In the last posting, I illustrated fitting a t(4) sampling model to some baseball data where I suspected there was an outlier. To compare this model to other sampling models, we can use Bayes factors.

Here is a t sampling model with a convenient choice of prior.

1.$y_1, ..., y_n$is a random sample from $t(\mu, \sigma, df)$
2. $\mu$ and $\log \sigma$ are independent, with $\mu$ distributed $N(M_0, S_0)$ and $\log \sigma$ distributed $N(M_1, S_1)$

I define a R function tsampling.R that computes the logarithm of the posterior. Note that I am careful to include all of the normalizing constants, since I am primarily interested in computing the marginal density of $y$.

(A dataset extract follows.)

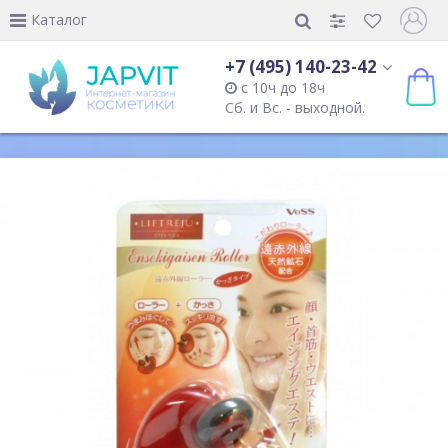
Каталог
+7 (495) 140-23-42
с 10ч до 18ч
Сб. и Вс. - выходной.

tsampling=function(theta,datapar)
{
mu=theta[1]; logsigma=theta[2]; sigma=exp(logsigma)

y=datapar\$y; df=datapar\$df
mu.mean=datapar\$mu.mean; mu.sd=datapar\$mu.sd
lsigma.mean=datapar\$lsigma.mean; lsigma.sd=datapar\$lsigma.sd

loglike=sum(dt((y-mu)/sigma,df,log=TRUE)-log(sigma))
logprior=dnorm(mu,mu.mean,mu.sd,log=TRUE)+
dnorm(logsigma,lsigma.mean,lsigma.sd,log=TRUE)

return(loglike+logprior)
}

We use this function together with the function laplace to compute the log marginal density for two models.

Model 1 -- t(4) sampling, $\mu$ is normal(90, 20), $\log \sigma$ is normal(1, 1).

Model 2 -- t(30) sampling, $\mu$ is normal(90, 20), $\log \sigma$ is normal(1, 1).

Note that I'm using the same prior for both models -- the only difference is the choice of degrees of freedom in the sampling density.

dataprior1=list(y=y, df=4, mu.mean=90, mu.sd=20,
lsigma.mean=1, lsigma.sd=1)
log.m1=laplace(tsampling,c(80, 3), dataprior1)\$int

dataprior2=list(y=y, df=30, mu.mean=90, mu.sd=20,
lsigma.mean=1, lsigma.sd=1)
log.m2=laplace(tsampling,c(80, 3), dataprior2)\$int

BF.12=exp(log.m1-log.m2)
BF.12
[1] 14.8463

We see that there is substantial support for the t(4) model over the "close to normal" t(30) model.